[Dataset entries]
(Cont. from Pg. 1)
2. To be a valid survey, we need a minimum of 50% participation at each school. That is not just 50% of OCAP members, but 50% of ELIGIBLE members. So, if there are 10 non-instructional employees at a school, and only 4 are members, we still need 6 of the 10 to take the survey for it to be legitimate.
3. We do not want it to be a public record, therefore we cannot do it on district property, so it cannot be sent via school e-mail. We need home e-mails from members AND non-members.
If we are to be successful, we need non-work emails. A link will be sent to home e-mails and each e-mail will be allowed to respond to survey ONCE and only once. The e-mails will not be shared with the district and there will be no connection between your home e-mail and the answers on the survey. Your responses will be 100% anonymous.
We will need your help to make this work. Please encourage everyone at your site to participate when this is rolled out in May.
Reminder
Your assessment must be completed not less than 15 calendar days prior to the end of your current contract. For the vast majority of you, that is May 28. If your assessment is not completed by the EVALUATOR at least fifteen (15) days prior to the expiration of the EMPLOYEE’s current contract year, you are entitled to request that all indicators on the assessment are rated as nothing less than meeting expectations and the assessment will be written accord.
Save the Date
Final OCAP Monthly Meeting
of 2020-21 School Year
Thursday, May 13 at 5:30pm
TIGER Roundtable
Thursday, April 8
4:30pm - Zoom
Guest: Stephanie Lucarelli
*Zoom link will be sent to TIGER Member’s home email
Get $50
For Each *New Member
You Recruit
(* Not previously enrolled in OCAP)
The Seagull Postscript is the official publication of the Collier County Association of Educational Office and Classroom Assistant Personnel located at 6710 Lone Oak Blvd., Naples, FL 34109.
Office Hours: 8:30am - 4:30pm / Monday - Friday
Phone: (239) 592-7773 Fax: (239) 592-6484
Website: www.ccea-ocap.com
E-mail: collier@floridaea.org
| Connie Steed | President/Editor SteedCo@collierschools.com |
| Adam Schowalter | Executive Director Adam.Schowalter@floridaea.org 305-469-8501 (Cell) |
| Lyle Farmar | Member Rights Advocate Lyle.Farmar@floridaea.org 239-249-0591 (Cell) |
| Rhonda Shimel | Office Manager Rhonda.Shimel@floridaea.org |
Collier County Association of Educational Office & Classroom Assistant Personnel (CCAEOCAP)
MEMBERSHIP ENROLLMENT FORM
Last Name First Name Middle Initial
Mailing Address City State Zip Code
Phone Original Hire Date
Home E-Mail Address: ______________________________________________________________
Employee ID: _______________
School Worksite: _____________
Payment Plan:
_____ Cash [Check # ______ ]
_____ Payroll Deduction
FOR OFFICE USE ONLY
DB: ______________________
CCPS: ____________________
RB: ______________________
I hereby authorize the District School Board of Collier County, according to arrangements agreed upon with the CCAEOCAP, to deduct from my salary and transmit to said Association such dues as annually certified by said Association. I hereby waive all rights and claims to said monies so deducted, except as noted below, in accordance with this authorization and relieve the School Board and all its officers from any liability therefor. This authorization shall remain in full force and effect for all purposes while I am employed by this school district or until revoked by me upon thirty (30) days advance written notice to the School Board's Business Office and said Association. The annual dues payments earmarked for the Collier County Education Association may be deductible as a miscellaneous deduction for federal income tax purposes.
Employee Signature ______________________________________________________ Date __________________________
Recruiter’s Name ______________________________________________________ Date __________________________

* * *

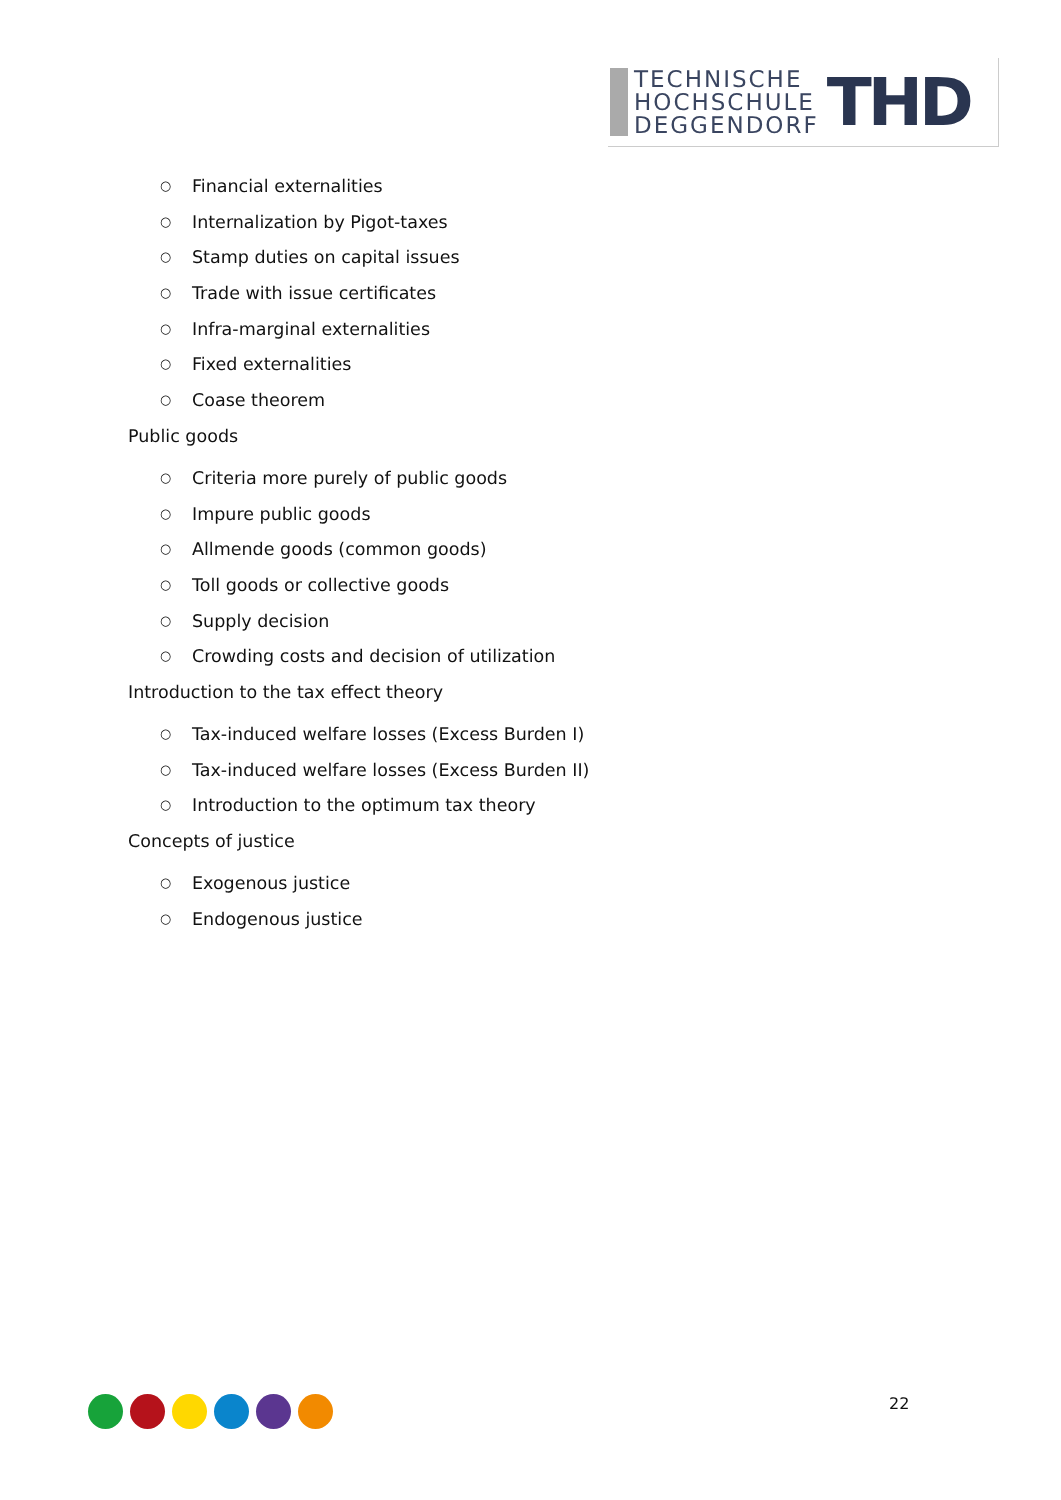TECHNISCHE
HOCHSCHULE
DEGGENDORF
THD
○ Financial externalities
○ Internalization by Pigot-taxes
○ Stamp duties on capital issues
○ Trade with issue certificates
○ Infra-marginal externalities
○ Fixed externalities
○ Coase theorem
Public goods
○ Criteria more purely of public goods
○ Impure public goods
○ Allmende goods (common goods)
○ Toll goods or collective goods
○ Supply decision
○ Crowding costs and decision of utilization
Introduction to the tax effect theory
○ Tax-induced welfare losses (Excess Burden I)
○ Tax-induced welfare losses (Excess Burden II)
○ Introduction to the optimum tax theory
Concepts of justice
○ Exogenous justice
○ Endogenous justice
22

---

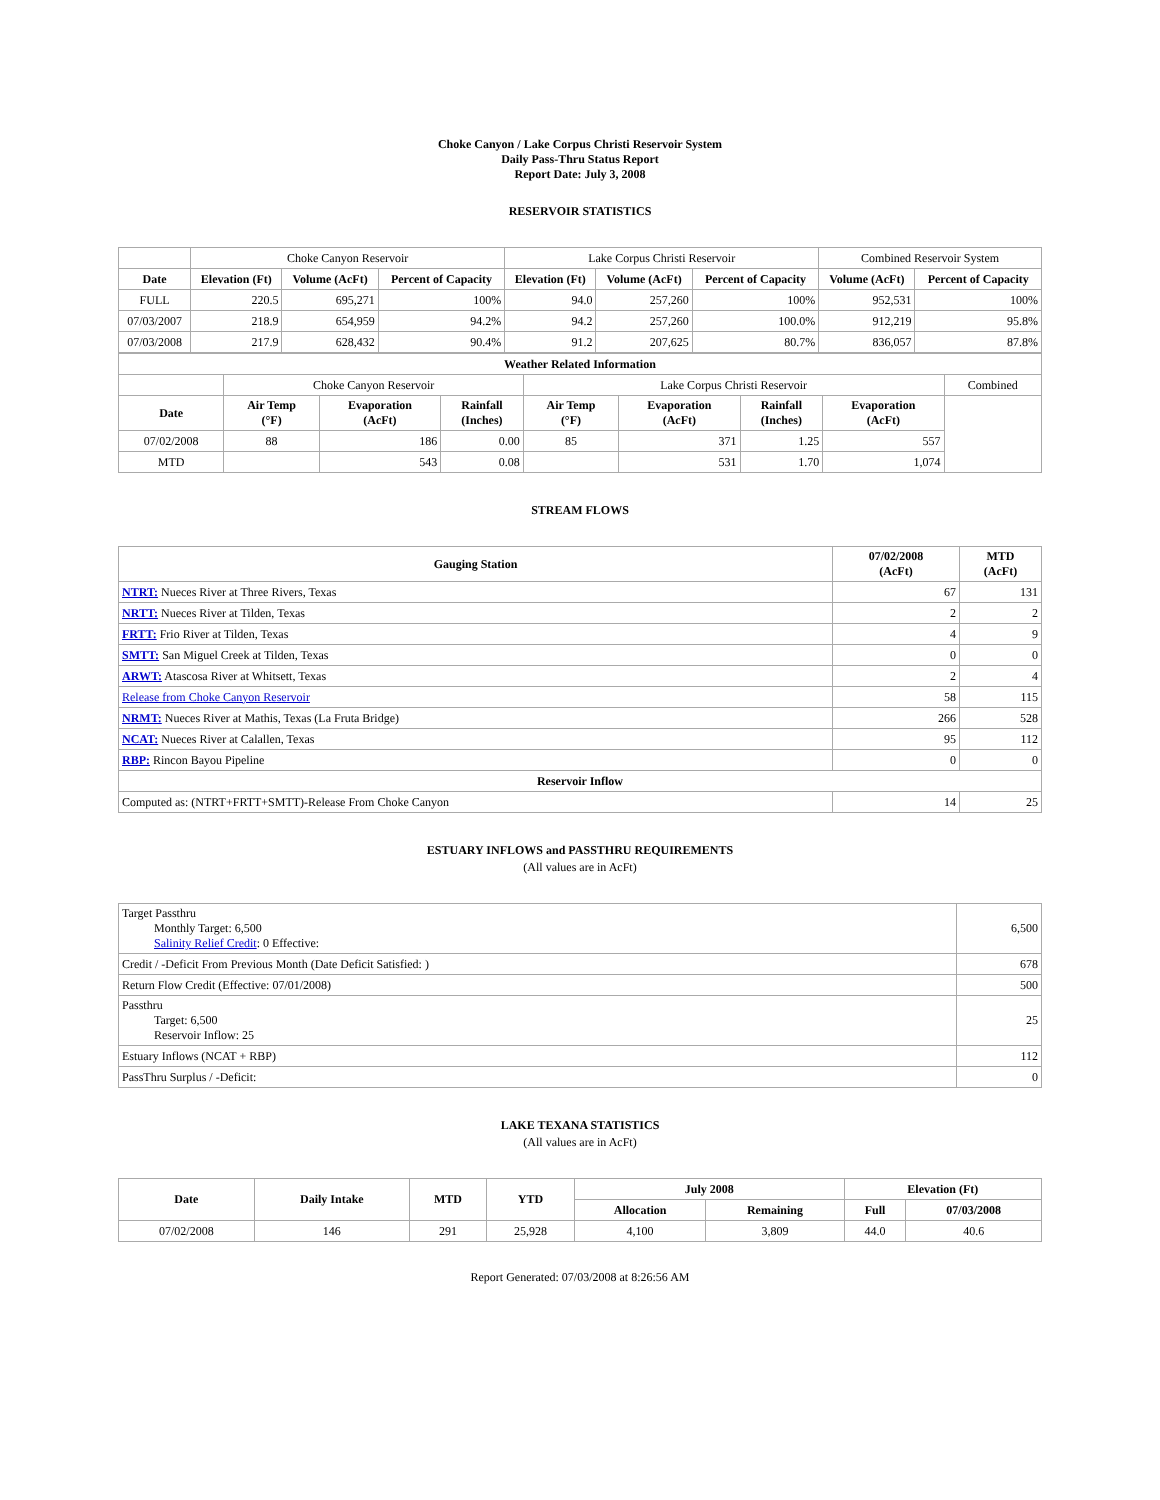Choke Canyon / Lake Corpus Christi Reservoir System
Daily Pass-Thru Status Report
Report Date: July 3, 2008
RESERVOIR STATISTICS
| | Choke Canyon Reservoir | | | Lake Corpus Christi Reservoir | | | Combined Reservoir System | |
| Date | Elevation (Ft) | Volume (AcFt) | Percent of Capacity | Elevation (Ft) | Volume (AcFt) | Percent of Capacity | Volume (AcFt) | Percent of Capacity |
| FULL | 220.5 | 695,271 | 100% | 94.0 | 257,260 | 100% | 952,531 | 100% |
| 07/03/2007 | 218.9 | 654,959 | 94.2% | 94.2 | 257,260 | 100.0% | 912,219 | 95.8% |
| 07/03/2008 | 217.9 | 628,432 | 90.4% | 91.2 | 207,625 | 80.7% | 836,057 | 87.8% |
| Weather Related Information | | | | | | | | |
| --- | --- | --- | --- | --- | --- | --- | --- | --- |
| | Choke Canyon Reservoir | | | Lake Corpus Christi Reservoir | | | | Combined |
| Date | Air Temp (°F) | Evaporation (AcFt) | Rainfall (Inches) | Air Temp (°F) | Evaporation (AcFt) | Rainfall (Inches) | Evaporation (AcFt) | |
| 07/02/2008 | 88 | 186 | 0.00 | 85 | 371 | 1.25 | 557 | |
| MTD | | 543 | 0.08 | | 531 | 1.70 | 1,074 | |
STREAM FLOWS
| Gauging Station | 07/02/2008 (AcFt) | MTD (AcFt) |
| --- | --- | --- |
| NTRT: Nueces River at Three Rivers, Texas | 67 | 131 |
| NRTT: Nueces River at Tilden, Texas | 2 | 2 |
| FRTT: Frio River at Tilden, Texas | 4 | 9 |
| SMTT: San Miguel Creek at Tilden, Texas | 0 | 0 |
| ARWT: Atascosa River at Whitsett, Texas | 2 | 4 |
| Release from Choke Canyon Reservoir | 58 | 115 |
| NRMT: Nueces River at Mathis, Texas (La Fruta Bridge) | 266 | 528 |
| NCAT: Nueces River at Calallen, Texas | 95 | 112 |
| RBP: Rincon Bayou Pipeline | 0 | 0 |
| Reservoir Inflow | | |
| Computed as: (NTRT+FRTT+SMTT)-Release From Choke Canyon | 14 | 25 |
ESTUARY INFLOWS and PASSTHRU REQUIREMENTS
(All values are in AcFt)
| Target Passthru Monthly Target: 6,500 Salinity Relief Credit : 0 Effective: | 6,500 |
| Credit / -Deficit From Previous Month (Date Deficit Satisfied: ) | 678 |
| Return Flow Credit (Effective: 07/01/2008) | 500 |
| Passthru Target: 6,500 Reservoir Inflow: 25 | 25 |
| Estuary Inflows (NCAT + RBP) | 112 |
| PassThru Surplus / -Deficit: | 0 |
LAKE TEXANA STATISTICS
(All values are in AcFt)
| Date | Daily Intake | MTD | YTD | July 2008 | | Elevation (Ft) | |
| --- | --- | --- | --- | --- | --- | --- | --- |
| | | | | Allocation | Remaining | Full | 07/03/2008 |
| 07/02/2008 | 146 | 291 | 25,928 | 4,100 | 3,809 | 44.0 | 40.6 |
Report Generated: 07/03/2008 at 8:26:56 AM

- **WORK TASK**
Would you print, exactly as written, every line above from the one holding "Evaporation (AcFt) | |" through the one holding "STREAM FLOWS", with both included and no other lines?

- **ANSWER FOR THIS EXERCISE**
| Date | Air Temp (°F) | Evaporation (AcFt) | Rainfall (Inches) | Air Temp (°F) | Evaporation (AcFt) | Rainfall (Inches) | Evaporation (AcFt) | |
| 07/02/2008 | 88 | 186 | 0.00 | 85 | 371 | 1.25 | 557 | |
| MTD | | 543 | 0.08 | | 531 | 1.70 | 1,074 | |
STREAM FLOWS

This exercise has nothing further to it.